#### [TRY IT]
Can you return every line of the items below character for character, with nothing changed, added or left out?

#### [Excerpts from a dataset]
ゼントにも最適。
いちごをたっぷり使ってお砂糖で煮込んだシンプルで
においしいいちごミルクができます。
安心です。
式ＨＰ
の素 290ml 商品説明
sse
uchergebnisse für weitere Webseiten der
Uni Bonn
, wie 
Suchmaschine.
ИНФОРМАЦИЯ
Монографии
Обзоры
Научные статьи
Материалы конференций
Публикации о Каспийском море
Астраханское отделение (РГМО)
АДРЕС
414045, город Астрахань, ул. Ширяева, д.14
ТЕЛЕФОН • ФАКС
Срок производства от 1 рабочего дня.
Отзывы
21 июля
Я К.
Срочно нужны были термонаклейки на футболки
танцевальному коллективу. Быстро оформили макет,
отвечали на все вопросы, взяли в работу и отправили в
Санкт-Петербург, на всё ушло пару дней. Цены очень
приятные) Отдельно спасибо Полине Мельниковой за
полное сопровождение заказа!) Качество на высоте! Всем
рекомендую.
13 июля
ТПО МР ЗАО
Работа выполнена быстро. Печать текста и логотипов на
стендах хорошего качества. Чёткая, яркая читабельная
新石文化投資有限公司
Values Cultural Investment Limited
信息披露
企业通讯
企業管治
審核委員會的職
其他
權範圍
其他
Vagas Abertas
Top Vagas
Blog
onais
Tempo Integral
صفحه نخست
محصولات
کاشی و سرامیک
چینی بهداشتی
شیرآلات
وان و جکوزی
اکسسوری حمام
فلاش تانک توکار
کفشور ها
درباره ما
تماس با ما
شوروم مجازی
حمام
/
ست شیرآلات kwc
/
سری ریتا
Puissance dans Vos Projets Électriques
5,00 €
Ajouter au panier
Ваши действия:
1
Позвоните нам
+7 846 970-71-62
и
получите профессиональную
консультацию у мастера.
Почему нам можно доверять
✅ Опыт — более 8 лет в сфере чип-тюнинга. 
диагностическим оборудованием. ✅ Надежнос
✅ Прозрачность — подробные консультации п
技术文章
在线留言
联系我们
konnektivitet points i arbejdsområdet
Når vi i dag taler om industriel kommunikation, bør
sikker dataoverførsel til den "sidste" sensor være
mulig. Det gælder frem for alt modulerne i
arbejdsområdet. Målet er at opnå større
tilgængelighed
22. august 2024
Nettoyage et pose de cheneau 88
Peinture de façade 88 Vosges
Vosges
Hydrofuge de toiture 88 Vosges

#### [TASK RESPONSE]
ゼントにも最適。
いちごをたっぷり使ってお砂糖で煮込んだシンプルで
においしいいちごミルクができます。
安心です。
式ＨＰ
の素 290ml 商品説明
sse
uchergebnisse für weitere Webseiten der
Uni Bonn
, wie 
Suchmaschine.
ИНФОРМАЦИЯ
Монографии
Обзоры
Научные статьи
Материалы конференций
Публикации о Каспийском море
Астраханское отделение (РГМО)
АДРЕС
414045, город Астрахань, ул. Ширяева, д.14
ТЕЛЕФОН • ФАКС
Срок производства от 1 рабочего дня.
Отзывы
21 июля
Я К.
Срочно нужны были термонаклейки на футболки
танцевальному коллективу. Быстро оформили макет,
отвечали на все вопросы, взяли в работу и отправили в
Санкт-Петербург, на всё ушло пару дней. Цены очень
приятные) Отдельно спасибо Полине Мельниковой за
полное сопровождение заказа!) Качество на высоте! Всем
рекомендую.
13 июля
ТПО МР ЗАО
Работа выполнена быстро. Печать текста и логотипов на
стендах хорошего качества. Чёткая, яркая читабельная
新石文化投資有限公司
Values Cultural Investment Limited
信息披露
企业通讯
企業管治
審核委員會的職
其他
權範圍
其他
Vagas Abertas
Top Vagas
Blog
onais
Tempo Integral
صفحه نخست
محصولات
کاشی و سرامیک
چینی بهداشتی
شیرآلات
وان و جکوزی
اکسسوری حمام
فلاش تانک توکار
کفشور ها
درباره ما
تماس با ما
شوروم مجازی
حمام
/
ست شیرآلات kwc
/
سری ریتا
Puissance dans Vos Projets Électriques
5,00 €
Ajouter au panier
Ваши действия:
1
Позвоните нам
+7 846 970-71-62
и
получите профессиональную
консультацию у мастера.
Почему нам можно доверять
✅ Опыт — более 8 лет в сфере чип-тюнинга. 
диагностическим оборудованием. ✅ Надежнос
✅ Прозрачность — подробные консультации п
技术文章
在线留言
联系我们
konnektivitet points i arbejdsområdet
Når vi i dag taler om industriel kommunikation, bør
sikker dataoverførsel til den "sidste" sensor være
mulig. Det gælder frem for alt modulerne i
arbejdsområdet. Målet er at opnå større
tilgængelighed
22. august 2024
Nettoyage et pose de cheneau 88
Peinture de façade 88 Vosges
Vosges
Hydrofuge de toiture 88 Vosges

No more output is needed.